Body-language and nonverbal communication

Cultural factors and psychotherapy in China

Cultural factors and psychotherapy in China

 

 

 

 

 

 

 

 

 

 

 

 

 

 

Regarding emotional or psychosomatic difficulties or problems we talk about I was asked to say more about how to handle this in daily life and or in therapy. Here is some comment:

What is the culture of psychotherapy in China? What makes up the thinking and feeling processes in the typical Chinese client? Understanding these questions gives us a beginning of how to understand and make trusting alliances with the Chinese patient. Several factors play a large role in the Chinese culture and character that affect attitudes toward seeking help and dealing with emotional difficulties.

Other-centered culture: Many Chinese people see their own problems as coming last compared to the welfare of others. While this is adaptive and socially valuable for the culture at large, it also keeps ………………….people from seeking help for themselves and taking a constructive approach to emotional and life problems. The Chinese client often thinks they are troubling the counselor with trifles and are more concerned about the therapist’s welfare than their own well-being. Knowing and appreciating this feeling as normative can also help move the focus to the client in a respectful and therapeutic way.

Culture of therapy? In China, there is almost no culture of therapy that is comparable to the Western culture of therapy. Indeed, there is a great mistrust among Chinese people toward authorities in general, perhaps going back to the cultural revolution and the intimidations and damage done to openness and trust during this time. Most people do not discuss their emotional turmoil with anyone, as they will lose face. In China there is a high degree of anxiety about judgement, criticism and evaluation by the state and other people. This, as you can imagine, makes it very hard to separate social norms from inner feelings. And it adds an extra layer of caution and suspicion when the client comes to see the counsellor.

Face: A crucial thing for the Western therapist to understand is that the Chinese client before them is not going to tell the truth in a direct manner due to the issue of face. This is not uncommon even among more free-thinking Western patients. However, for the Chinese this goes deeper. Face means not being put in a position of shame. In the culture as a whole, the taboo of mental illness is high. People will not admit to anyone that a family member has a problem of this kind or that they themselves are mentally unhealthy. The awareness of shame is very high and controls the daily aspects of business, government, and personal behaviour. A man whose wife is cheating on him will simply complain of headaches to the doctor and request some medicine to help him. To admit that this is in fact stress would be to admit weakness of character—so in turn the physical complaint is easier to cope with and address.

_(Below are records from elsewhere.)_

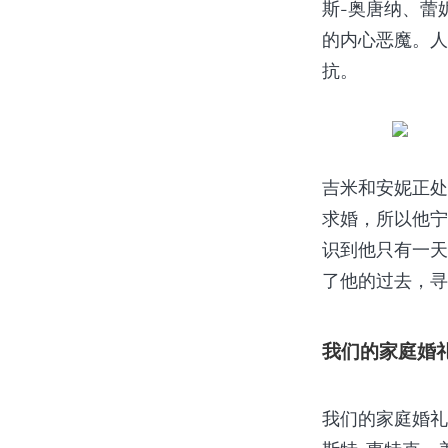
斯-奥唐纳、蕾
的内心恶魔。人
抗。
吉米和安妮正处
求婚，所以他宁
识到他只有一天
了他的过去，寻
我们的家庭婚礼 (
我们的家庭婚礼》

How shame and face affect therapy: First, even if you can get the person into a therapeutic relationship, they will avoid opening up about their concerns to avoid losing face in front of you. This then requires the therapist to begin sessions with an open honest approach to talking about shame and face directly to the patient. The client will instantly understand your meaning and seek a non-judgemental attitude from the therapist in return. It still may take several sessions for the client to trust the therapist before a real exchange of information based on the true nature of their problems comes forth.

Relationships and favour: In China the word relationship carries with it the factor of favour—that is, a relationship is about what you do for each other. Often, it is to one’s advantage that a person does a favour for you. In return, at some future point, you will return that favour—often many times bigger than the original favour. This system of relationships works through government, business, and in daily life.

For example, a university student is failing his course, so the father makes a generous contribution to the University building program, and the boy’s papers are then marked higher. In the West this is corruption, in China just a relationship being confirmed. In the future, the student may become successful; in turn one day he may be asked to contribute; he will feel under obligation to do so. It is this ongoing sense of obligation that causes a great deal of unhappiness in China. In England, we have the old-boys network: the inside practice of people from Oxford or Cambridge University giving jobs and promotions to those who, like them, went to the so-called right places. In China they have these forms of relationships born out of favour and return. Understanding this helps the therapist avoid being shocked and confused when favour is played out so directly.